What to do:
Reproduce every line of the listing below, character for character and in the same order.

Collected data
= Beginning of Section =

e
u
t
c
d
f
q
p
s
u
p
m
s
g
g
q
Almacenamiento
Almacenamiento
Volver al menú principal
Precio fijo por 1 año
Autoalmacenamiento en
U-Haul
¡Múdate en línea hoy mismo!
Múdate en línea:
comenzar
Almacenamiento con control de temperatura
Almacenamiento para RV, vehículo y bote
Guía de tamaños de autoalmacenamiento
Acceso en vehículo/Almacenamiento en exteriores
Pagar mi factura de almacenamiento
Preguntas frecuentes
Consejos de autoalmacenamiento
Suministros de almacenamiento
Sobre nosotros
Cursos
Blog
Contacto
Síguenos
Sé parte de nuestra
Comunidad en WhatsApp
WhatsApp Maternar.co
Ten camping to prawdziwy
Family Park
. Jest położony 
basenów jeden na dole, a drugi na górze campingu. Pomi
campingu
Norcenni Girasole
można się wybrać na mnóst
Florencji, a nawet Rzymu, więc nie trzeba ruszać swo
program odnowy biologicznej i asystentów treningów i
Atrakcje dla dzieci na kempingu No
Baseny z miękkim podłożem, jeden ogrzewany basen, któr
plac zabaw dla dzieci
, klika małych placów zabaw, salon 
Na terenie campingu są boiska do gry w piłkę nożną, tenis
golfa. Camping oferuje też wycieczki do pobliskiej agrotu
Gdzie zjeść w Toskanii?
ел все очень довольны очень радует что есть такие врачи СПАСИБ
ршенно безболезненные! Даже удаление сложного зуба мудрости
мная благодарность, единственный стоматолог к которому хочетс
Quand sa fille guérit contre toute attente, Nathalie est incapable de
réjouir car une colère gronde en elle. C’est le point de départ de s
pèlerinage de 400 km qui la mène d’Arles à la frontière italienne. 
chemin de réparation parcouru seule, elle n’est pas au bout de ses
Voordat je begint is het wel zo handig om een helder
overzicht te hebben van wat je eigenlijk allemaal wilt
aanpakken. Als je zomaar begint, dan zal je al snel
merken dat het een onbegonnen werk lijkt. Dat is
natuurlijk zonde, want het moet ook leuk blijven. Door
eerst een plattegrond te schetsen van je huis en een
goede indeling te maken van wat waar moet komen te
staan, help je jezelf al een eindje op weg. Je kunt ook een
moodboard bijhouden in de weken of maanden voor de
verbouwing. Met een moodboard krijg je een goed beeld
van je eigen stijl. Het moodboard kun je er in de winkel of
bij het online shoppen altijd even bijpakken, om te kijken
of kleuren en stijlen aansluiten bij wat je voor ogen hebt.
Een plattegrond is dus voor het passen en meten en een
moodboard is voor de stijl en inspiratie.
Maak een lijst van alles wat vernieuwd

= End of Section =

Finished exercise:
e
u
t
c
d
f
q
p
s
u
p
m
s
g
g
q
Almacenamiento
Almacenamiento
Volver al menú principal
Precio fijo por 1 año
Autoalmacenamiento en
U-Haul
¡Múdate en línea hoy mismo!
Múdate en línea:
comenzar
Almacenamiento con control de temperatura
Almacenamiento para RV, vehículo y bote
Guía de tamaños de autoalmacenamiento
Acceso en vehículo/Almacenamiento en exteriores
Pagar mi factura de almacenamiento
Preguntas frecuentes
Consejos de autoalmacenamiento
Suministros de almacenamiento
Sobre nosotros
Cursos
Blog
Contacto
Síguenos
Sé parte de nuestra
Comunidad en WhatsApp
WhatsApp Maternar.co
Ten camping to prawdziwy
Family Park
. Jest położony 
basenów jeden na dole, a drugi na górze campingu. Pomi
campingu
Norcenni Girasole
można się wybrać na mnóst
Florencji, a nawet Rzymu, więc nie trzeba ruszać swo
program odnowy biologicznej i asystentów treningów i
Atrakcje dla dzieci na kempingu No
Baseny z miękkim podłożem, jeden ogrzewany basen, któr
plac zabaw dla dzieci
, klika małych placów zabaw, salon 
Na terenie campingu są boiska do gry w piłkę nożną, tenis
golfa. Camping oferuje też wycieczki do pobliskiej agrotu
Gdzie zjeść w Toskanii?
ел все очень довольны очень радует что есть такие врачи СПАСИБ
ршенно безболезненные! Даже удаление сложного зуба мудрости
мная благодарность, единственный стоматолог к которому хочетс
Quand sa fille guérit contre toute attente, Nathalie est incapable de
réjouir car une colère gronde en elle. C’est le point de départ de s
pèlerinage de 400 km qui la mène d’Arles à la frontière italienne. 
chemin de réparation parcouru seule, elle n’est pas au bout de ses
Voordat je begint is het wel zo handig om een helder
overzicht te hebben van wat je eigenlijk allemaal wilt
aanpakken. Als je zomaar begint, dan zal je al snel
merken dat het een onbegonnen werk lijkt. Dat is
natuurlijk zonde, want het moet ook leuk blijven. Door
eerst een plattegrond te schetsen van je huis en een
goede indeling te maken van wat waar moet komen te
staan, help je jezelf al een eindje op weg. Je kunt ook een
moodboard bijhouden in de weken of maanden voor de
verbouwing. Met een moodboard krijg je een goed beeld
van je eigen stijl. Het moodboard kun je er in de winkel of
bij het online shoppen altijd even bijpakken, om te kijken
of kleuren en stijlen aansluiten bij wat je voor ogen hebt.
Een plattegrond is dus voor het passen en meten en een
moodboard is voor de stijl en inspiratie.
Maak een lijst van alles wat vernieuwd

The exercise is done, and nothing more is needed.